WHAT THE TASK ASKS
Would you reproduce the entries exactly, including every line?

◆ ◆ ◆ ◆ ◆ ◆ ◆

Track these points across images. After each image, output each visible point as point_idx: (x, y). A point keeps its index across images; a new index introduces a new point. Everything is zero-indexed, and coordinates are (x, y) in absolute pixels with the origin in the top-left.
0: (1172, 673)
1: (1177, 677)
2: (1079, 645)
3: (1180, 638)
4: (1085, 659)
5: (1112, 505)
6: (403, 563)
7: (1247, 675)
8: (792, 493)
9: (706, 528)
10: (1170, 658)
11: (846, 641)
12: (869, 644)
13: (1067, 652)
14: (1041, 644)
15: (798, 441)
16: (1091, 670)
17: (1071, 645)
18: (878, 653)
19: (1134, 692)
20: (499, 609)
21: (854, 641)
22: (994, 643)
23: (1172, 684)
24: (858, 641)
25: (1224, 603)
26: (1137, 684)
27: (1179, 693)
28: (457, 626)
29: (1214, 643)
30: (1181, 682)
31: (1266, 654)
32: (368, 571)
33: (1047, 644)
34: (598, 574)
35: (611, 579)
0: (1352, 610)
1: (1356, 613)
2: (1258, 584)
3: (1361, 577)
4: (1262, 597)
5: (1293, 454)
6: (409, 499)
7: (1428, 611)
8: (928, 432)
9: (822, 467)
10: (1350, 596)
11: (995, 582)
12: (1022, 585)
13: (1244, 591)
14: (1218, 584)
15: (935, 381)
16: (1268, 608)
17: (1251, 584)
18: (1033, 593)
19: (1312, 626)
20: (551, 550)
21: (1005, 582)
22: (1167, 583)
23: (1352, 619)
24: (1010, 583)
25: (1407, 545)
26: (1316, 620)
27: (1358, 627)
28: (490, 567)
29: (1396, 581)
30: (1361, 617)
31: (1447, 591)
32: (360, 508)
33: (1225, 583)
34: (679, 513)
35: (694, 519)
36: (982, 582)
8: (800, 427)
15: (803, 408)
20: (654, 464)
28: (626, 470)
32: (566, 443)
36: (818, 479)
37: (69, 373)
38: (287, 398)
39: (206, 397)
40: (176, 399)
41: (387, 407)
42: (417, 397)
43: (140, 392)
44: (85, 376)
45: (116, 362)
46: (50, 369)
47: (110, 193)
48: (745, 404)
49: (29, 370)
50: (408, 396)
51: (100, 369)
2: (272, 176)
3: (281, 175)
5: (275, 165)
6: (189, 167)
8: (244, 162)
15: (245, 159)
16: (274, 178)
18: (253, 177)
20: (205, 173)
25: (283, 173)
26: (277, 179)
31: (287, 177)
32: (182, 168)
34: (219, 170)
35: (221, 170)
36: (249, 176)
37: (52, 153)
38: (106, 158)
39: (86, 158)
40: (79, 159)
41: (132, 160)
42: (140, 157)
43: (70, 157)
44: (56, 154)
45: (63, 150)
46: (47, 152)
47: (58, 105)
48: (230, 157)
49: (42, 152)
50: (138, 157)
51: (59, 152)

◆ ◆ ◆ ◆ ◆ ◆ ◆

THE ANSWER
Track these points across images. After each image, output each visible point as point_idx: (x, y). A point keeps its index across images; a new index introduces a new point. Everything is zero-indexed, and coordinates are (x, y) in absolute pixels with the origin in the top-left.
0: (1172, 673)
1: (1177, 677)
2: (1079, 645)
3: (1180, 638)
4: (1085, 659)
5: (1112, 505)
6: (403, 563)
7: (1247, 675)
8: (792, 493)
9: (706, 528)
10: (1170, 658)
11: (846, 641)
12: (869, 644)
13: (1067, 652)
14: (1041, 644)
15: (798, 441)
16: (1091, 670)
17: (1071, 645)
18: (878, 653)
19: (1134, 692)
20: (499, 609)
21: (854, 641)
22: (994, 643)
23: (1172, 684)
24: (858, 641)
25: (1224, 603)
26: (1137, 684)
27: (1179, 693)
28: (457, 626)
29: (1214, 643)
30: (1181, 682)
31: (1266, 654)
32: (368, 571)
33: (1047, 644)
34: (598, 574)
35: (611, 579)
0: (1352, 610)
1: (1356, 613)
2: (1258, 584)
3: (1361, 577)
4: (1262, 597)
5: (1293, 454)
6: (409, 499)
7: (1428, 611)
8: (928, 432)
9: (822, 467)
10: (1350, 596)
11: (995, 582)
12: (1022, 585)
13: (1244, 591)
14: (1218, 584)
15: (935, 381)
16: (1268, 608)
17: (1251, 584)
18: (1033, 593)
19: (1312, 626)
20: (551, 550)
21: (1005, 582)
22: (1167, 583)
23: (1352, 619)
24: (1010, 583)
25: (1407, 545)
26: (1316, 620)
27: (1358, 627)
28: (490, 567)
29: (1396, 581)
30: (1361, 617)
31: (1447, 591)
32: (360, 508)
33: (1225, 583)
34: (679, 513)
35: (694, 519)
36: (982, 582)
8: (800, 427)
15: (803, 408)
20: (654, 464)
28: (626, 470)
32: (566, 443)
36: (818, 479)
37: (69, 373)
38: (287, 398)
39: (206, 397)
40: (176, 399)
41: (387, 407)
42: (417, 397)
43: (140, 392)
44: (85, 376)
45: (116, 362)
46: (50, 369)
47: (110, 193)
48: (745, 404)
49: (29, 370)
50: (408, 396)
51: (100, 369)
2: (272, 176)
3: (281, 175)
5: (275, 165)
6: (189, 167)
8: (244, 162)
15: (245, 159)
16: (274, 178)
18: (253, 177)
20: (205, 173)
25: (283, 173)
26: (277, 179)
31: (287, 177)
32: (182, 168)
34: (219, 170)
35: (221, 170)
36: (249, 176)
37: (52, 153)
38: (106, 158)
39: (86, 158)
40: (79, 159)
41: (132, 160)
42: (140, 157)
43: (70, 157)
44: (56, 154)
45: (63, 150)
46: (47, 152)
47: (58, 105)
48: (230, 157)
49: (42, 152)
50: (138, 157)
51: (59, 152)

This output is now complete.